Exploiting Structural Properties for Efficient Constraint-Aware HNSW Hyperparameter Tuning
2026-07-06 • Databases
Databases
AI summaryⓘ
The authors studied how to better set up the parameters for HNSW, a popular method used in vector databases for fast searching. They found that these parameters follow certain predictable patterns, which helps them avoid trying bad settings that waste time and resources. Based on these insights, they created CHAT, a smarter way to tune HNSW that works faster and gives better results than usual methods. Their approach improves search speed or accuracy while respecting limits like memory and tuning effort.

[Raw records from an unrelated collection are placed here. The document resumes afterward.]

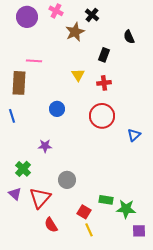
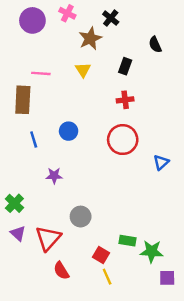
yellow triangle: (78, 75) -> (83, 70), moved
blue line: (12, 116) -> (34, 140), moved
green cross: (23, 169) -> (14, 203), moved

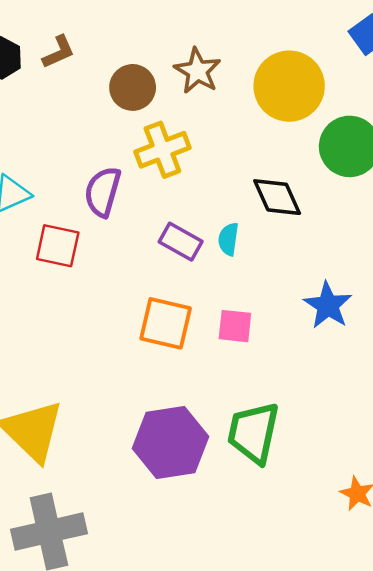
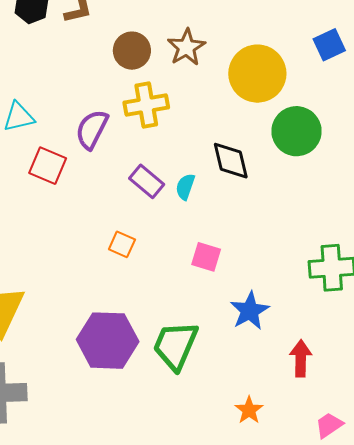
blue star: (328, 305) -> (250, 311), moved
orange square: (166, 323) -> (122, 244), size x0.6
pink square: (235, 326) -> (206, 257), moved

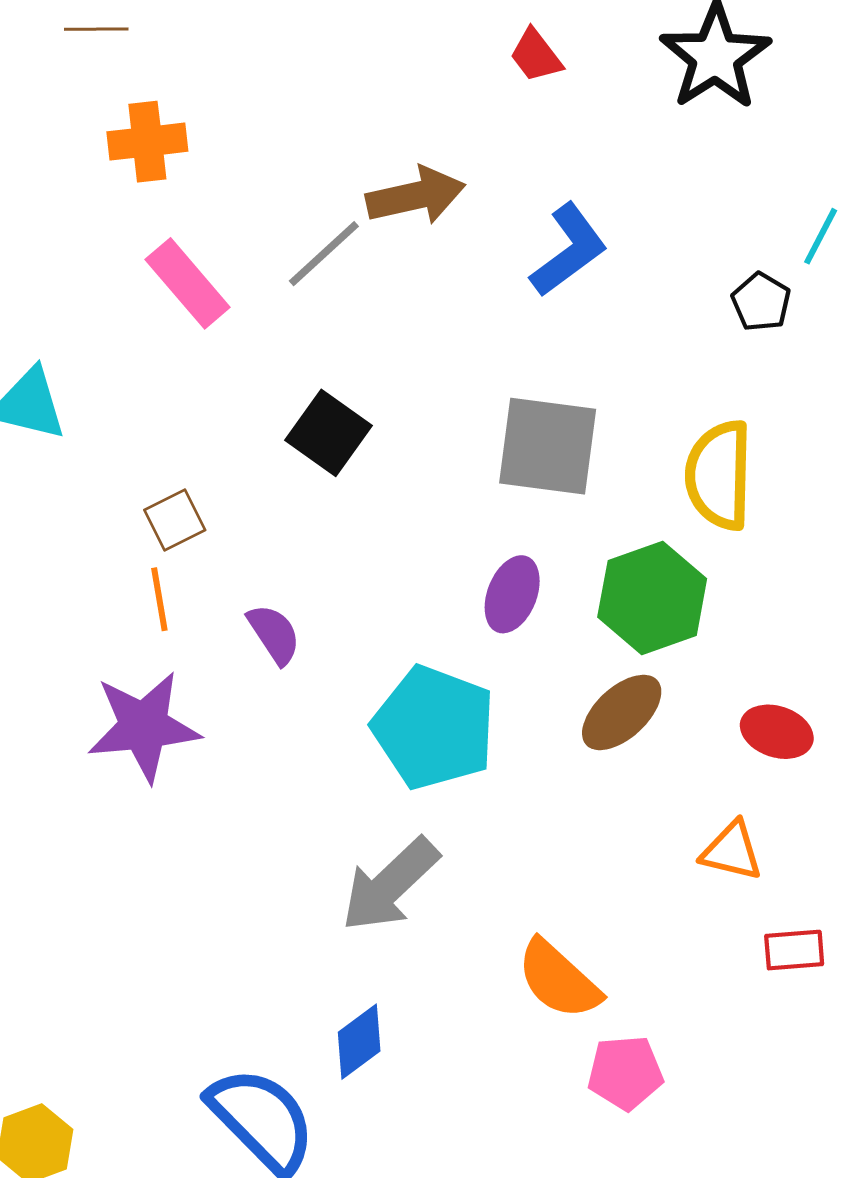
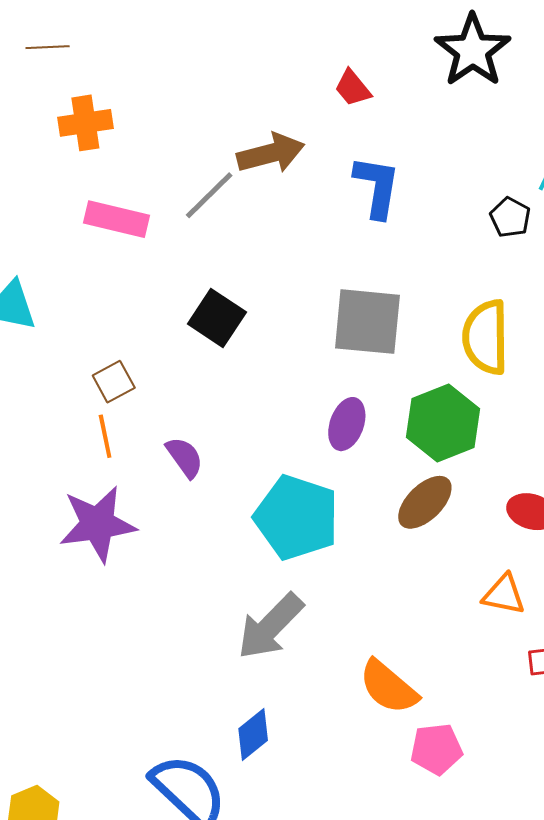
red trapezoid: (536, 56) -> (353, 88), moved
blue L-shape: (569, 250) -> (377, 187), turned -42
pink rectangle: (188, 283) -> (116, 219), turned -34

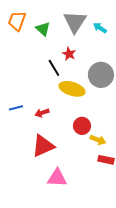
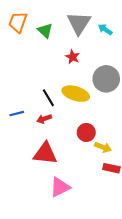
black line: (54, 68) -> (48, 98), moved
red triangle: (43, 146) -> (45, 154), turned 30
pink triangle: (57, 178) -> (60, 187), turned -30

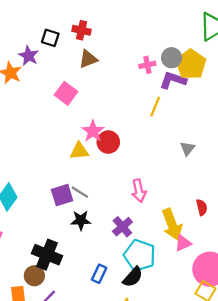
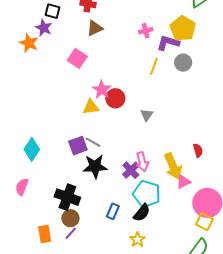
black square: (50, 38) -> (53, 11), moved
gray circle: (172, 58) -> (183, 63), moved
gray triangle: (187, 148) -> (147, 115), moved
pink arrow: (139, 191) -> (142, 162), moved
black star: (81, 220) -> (95, 166), size x1.4
brown circle: (34, 276) -> (70, 218), moved

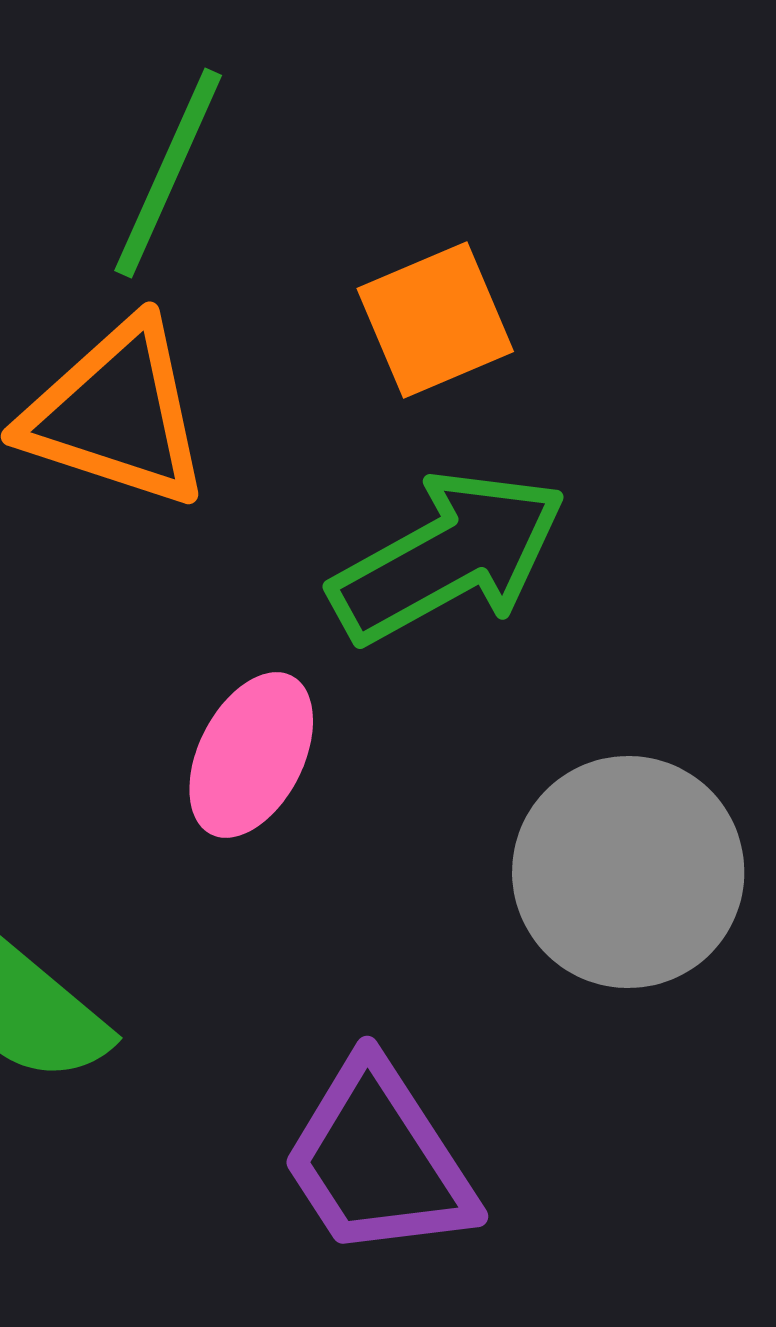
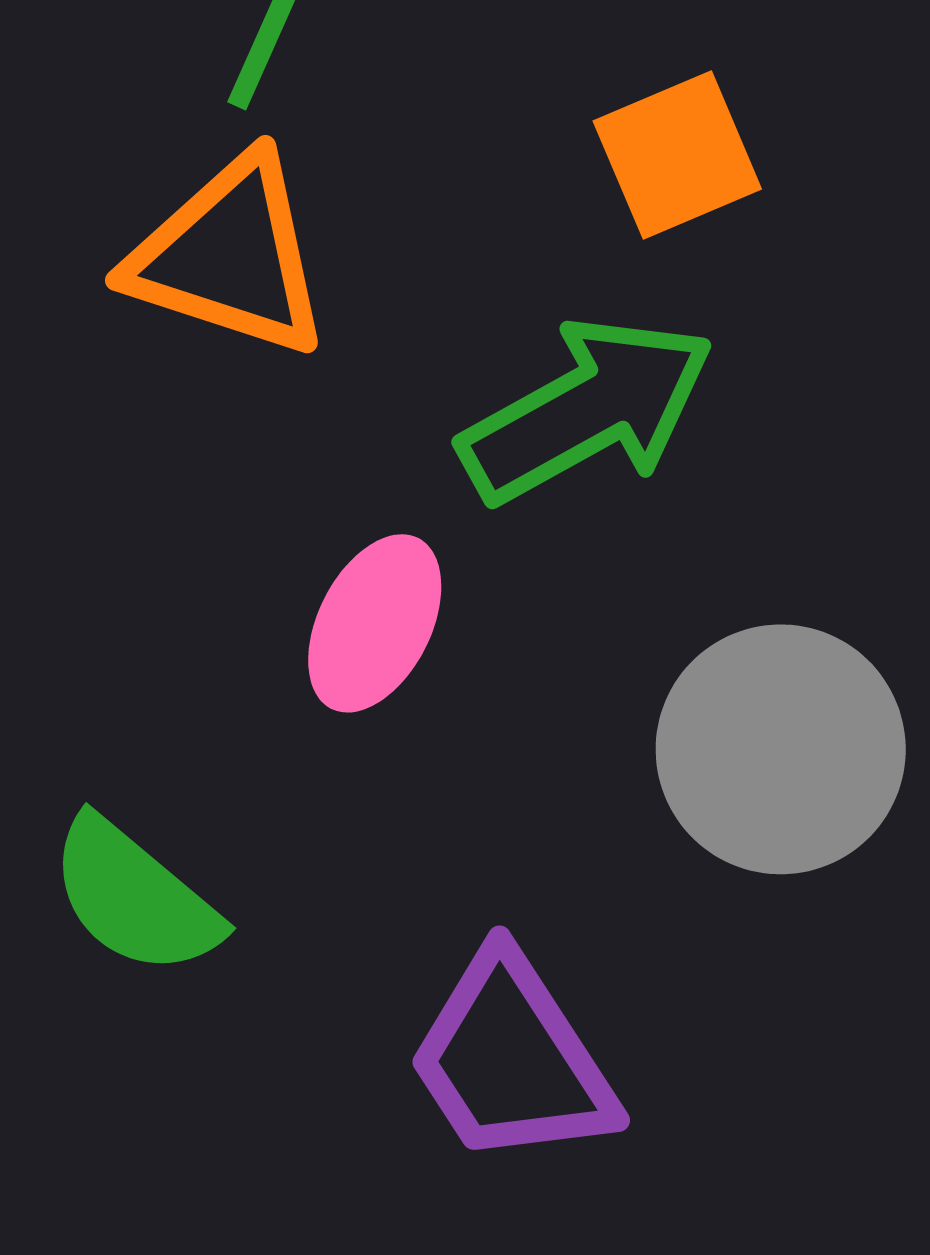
orange square: (435, 320) -> (677, 155), moved

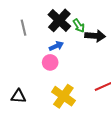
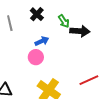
black cross: (59, 20) -> (37, 14), moved, size x0.6

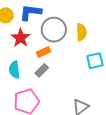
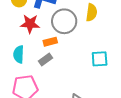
yellow semicircle: (81, 32) -> (92, 12), moved
red star: (21, 38) -> (30, 24), turned 30

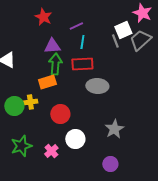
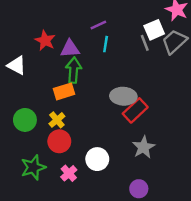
red star: (43, 17) -> (45, 40), moved
red rectangle: (82, 64) -> (135, 110), moved, turned -40
yellow cross: (30, 102) -> (57, 120), moved, turned -32
red circle: (60, 114) -> (59, 141), moved

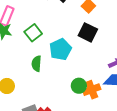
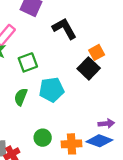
black square: (88, 32) -> (89, 68), moved
green circle: (79, 86) -> (43, 138), moved

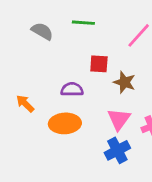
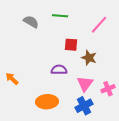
purple semicircle: (72, 89) -> (59, 70), moved
orange arrow: (25, 104) -> (12, 79), moved
orange ellipse: (65, 123) -> (47, 102), moved

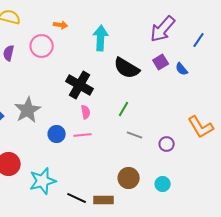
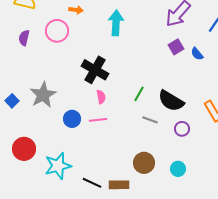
black semicircle: (127, 68) -> (171, 101), moved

Vector databasesApproximate Nearest Neighbor Search (ANNS)Hierarchical Navigable Small World (HNSW)Hyperparameter tuningRecall-latency trade-offIndex constructionConstraint-aware optimizationRetrieval-Augmented Generation (RAG)ThroughputBlack-box optimization
Authors
Geon Choi, Hoeun Lee, Jaeyoung Do
Abstract
Vector databases (VectorDBs) are a core component of modern retrieval systems, including Retrieval-Augmented Generation (RAG), where efficient Approximate Nearest Neighbor Search (ANNS) is critical. Among ANNS algorithms, Hierarchical Navigable Small World (HNSW) graphs are widely adopted for their strong recalllatency trade-off. However, configuring HNSW remains challenging: its hyperparameters jointly affect search quality, latency, build time, and index size in nonlinear ways, while production deployments impose strict resource and tuning-time constraints.We study HNSW hyperparameter tuning from a systems perspective and show that its configuration space exhibits strong structural regularities. Specifically, we identify monotonic, dominant unimodal, and separable relationships among search-time and construction-time parameters, which induce feasibility boundaries under performance and resource constraints. Building on this insight, we propose CHAT, a constraint-aware tuning framework for HNSW. Unlike generic black-box optimizers, CHAT exploits HNSW-specific structure to perform deterministic, sample-efficient search and prune resource-infeasible configurations before full index construction. Across multiple datasets and HNSW-based vector search engines, CHAT identifies configurations that maximize recall or throughput while satisfying constraints on accuracy, latency, build time, index size, and tuning budget. Compared to strong baselines, CHAT achieves up to 45% higher throughput or 11% higher recall, and converges up to 44x faster. These results show that principled, structure-aware tuning enables efficient and robust HNSW deployment beyond generic black-box optimization.